TAREA BREVE 1: Devuelve literalmente el pasaje del texto sobre los entierros en Chipaque, desde "Algunas añoranzas me" hasta "con el oficio.".
TAREA BREVE 2:
Responde estas preguntas según el texto sobre los entierros en Chipaque:
(a) ¿Cuántas categorías tenían los entierros en el pueblo?
(b) ¿Cuántos toques tenía el redoble a difuntos y cuánto tiempo los separaba?
(c) En los entierros de segunda categoría, ¿dónde esperaba el sacerdote al cortejo fúnebre?
TAREA BREVE 3: Continúa el texto sobre los entierros en Chipaque a partir de su última oración.

Algunas añoranzas me vienen de mi época de acólito en Chipaque, Cundinamarca, Colombia; lo curioso es que en ese pueblito de mis recuerdos ya casi nadie sabe de este escritor sin fama ni fortuna pero que se divierte con el oficio.
Cuando cuento mis experiencias de una vida anterior o, mejor, de mi vida hace muchos años, siempre se ríen y dicen que tengo una imaginación desbordada, puedo asegurarles que todo lo que sigue es cierto y si lo dudan pueden preguntarle a los sacerdotes a quienes serví como acólito. También deseo que sea claro que hablo de mi pueblo, porque de pronto en otros pueblos había más o menos categorías al final de la vida, pero en el mío era como lo voy a contar. No quiero demorarlos, de manera que empiezo por decir que los entierros, funerales, honras fúnebres o como se les quiera denominar, según el país, tenían cinco categorías, y se realizaban así:
De primera categoría
El sacerdote esperaba al difunto y toda su comitiva en la puerta de la iglesia; iba revestido con ornamentos de pontifical y las honra fúnebres incluían misa cantada con el coro del colegio de las hermanas de la Presentación, el maestro de música del colegio parroquial (Augusto Romero) y la presencia de las personalidades del municipio: el señor alcalde y señora, el sargento de la policía, los concejales (y sus respectivas señoras) y el juez y señora; por supuesto, si el difunto lo ameritaba con hijos, sobrinos, nietos , etc. No digo que el cura también iba, como era de esperar, porque era quien celebraba la ceremonia y no podía faltar.
La iglesia se llenaba de flores y coronas que me grabaron en mi mente infantil el olor a muerto; digo, para mí, siempre que entro a una floristería me devuelvo al pasado y recuerdo los funerales por el olor de las flores. Antes de la misa las campanas soltaban unos sonidos lúgubres que llamaban redoble a difuntos para advertir a los pobladores que la ceremonia era para despedir de este mundo a uno que se murió y que se fueran preparando para ir a la iglesia. Eran tres toques separados por quince minutos (hoy todavía es así).
Terminado el ceremonial con llanto mesurado, como correspondía a las personas importantes, salía el cortejo fúnebre rumbo al cementerio, mientras las campanas sonaban con un redoble triste, encabezado por tres acólitos de sotana negra (uno con la cruz y a cada lado otro con su respectivo cirial) luego seguía el acólito con el incensario que balanceaba de derecha a izquierda esparciendo el olor a incienso por las calles que recorría la procesión (ese es otro olor que relaciono con la muerte), a continuación el cura que iba rezando las oraciones pertinentes, detrás de este el ataúd cargado por los parientes y amigos del difunto, en seguida los familiares y amigos y por último todos los chismosos del pueblo que nunca faltaban para recoger todos los detalles del funeral y luego comentarlos por todas partes.
De segunda categoría
El sacerdote esperaba el cortejo fúnebre al pié del altar mayor. Celebraba una misa rezada (sin música de armonio ni coros del colegio), comentada acerca de las virtudes del occiso en un sermón corto y sin adornos retóricos y acompañaba el cortejo hasta el cementerio.

(Registros de datos)
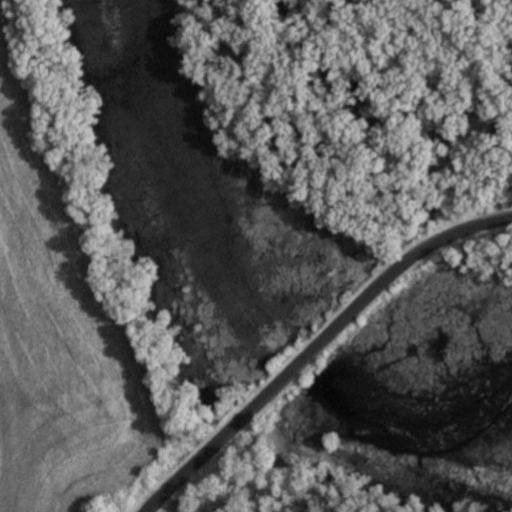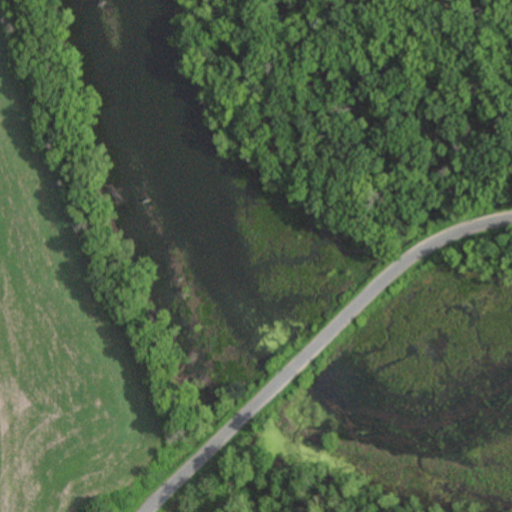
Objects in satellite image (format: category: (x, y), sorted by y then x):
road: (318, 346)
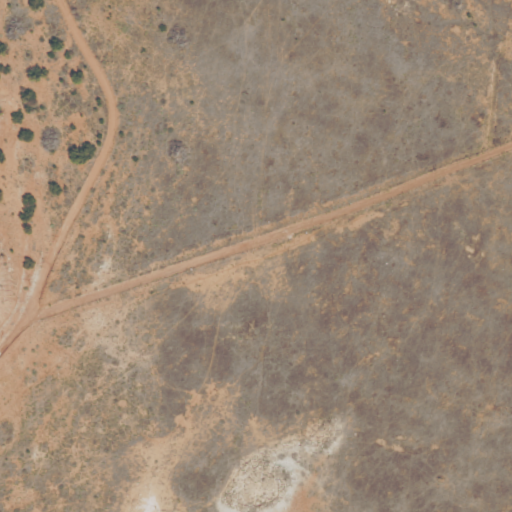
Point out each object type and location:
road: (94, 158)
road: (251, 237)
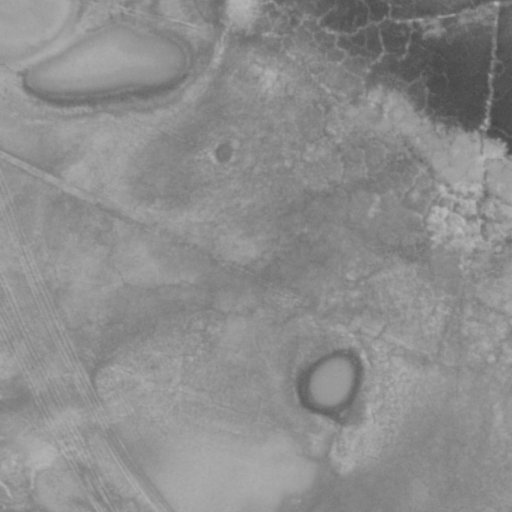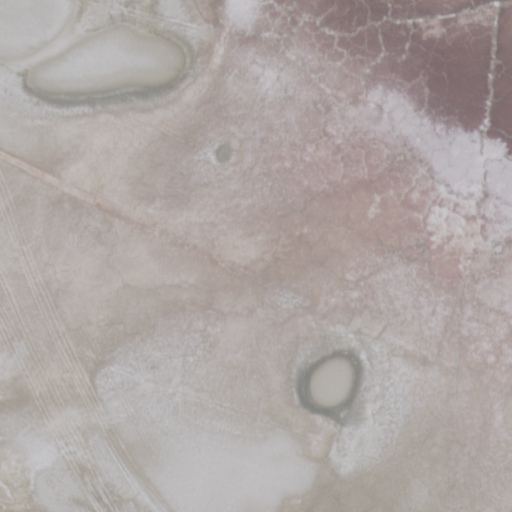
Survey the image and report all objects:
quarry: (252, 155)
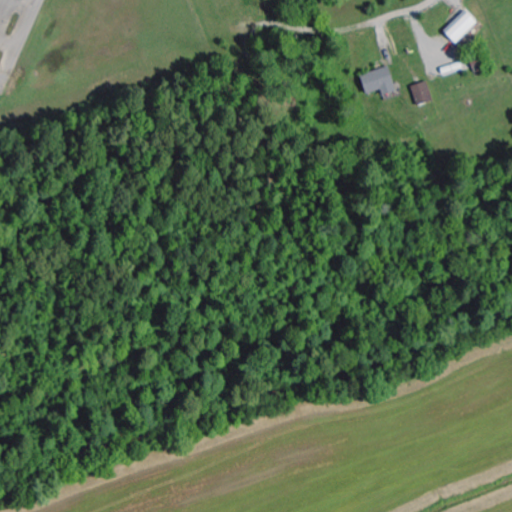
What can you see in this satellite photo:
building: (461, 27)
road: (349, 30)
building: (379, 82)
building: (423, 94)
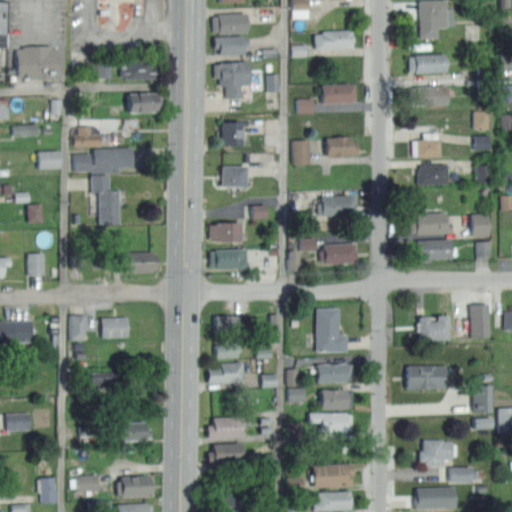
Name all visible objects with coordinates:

RESPUESTA 1:
Algunas añoranzas me vienen de mi época de acólito en Chipaque, Cundinamarca, Colombia; lo curioso es que en ese pueblito de mis recuerdos ya casi nadie sabe de este escritor sin fama ni fortuna pero que se divierte con el oficio.

RESPUESTA 2:
(a) Cinco categorías.
(b) Tres toques, separados por quince minutos.
(c) Al pie del altar mayor.

RESPUESTA 3:
En esta categoría también sonaban las campanas durante el desfile y a las mujeres del cortejo no les daba pena chillar como si ocurría con las estiradas de la primera categoría. Tampoco les daba pena abrazar el féretro en el cementerio y decirle a Dios “Dios mío por qué no me morí yo y no ellaaaaaa….”.
A veces yo quería ser Dios para cumplirles el deseo a las chillonas y que se murieran y dejaran de berrear pero eso era lo normal en los entierros de segunda.
De tercera categoría
Idéntico al anterior pero con una sola diferencia que marcaba el límite entre el mundo de los ricos y el de los pobres: el cura llegaba hasta la puerta de la iglesia y allí despedía los restos mortales del difunto, le echaba la bendición y con el hisopo salpicaba de agua bendita el ataúd y los acompañantes del cadáver.
A veces el sacristán nos llevaba a dos acólitos para acompañar los restos del difunto hasta el camposanto y después se metía a tomar cerveza con los dolientes en una tienda llamada “La última lágrima”.
De cuarta categoría
Se abría únicamente la puerta del centro para que entrara el cortejo de dolientes; no había misa, sólo se rezaba el Oficio de difuntos, el sacerdote llegaba hasta la puerta, echaba la bendición y el triste cortejo salía rumbo al cementerio. Estos también chillaban y bebían cerveza o chicha después de echarle tierra a su difuntico.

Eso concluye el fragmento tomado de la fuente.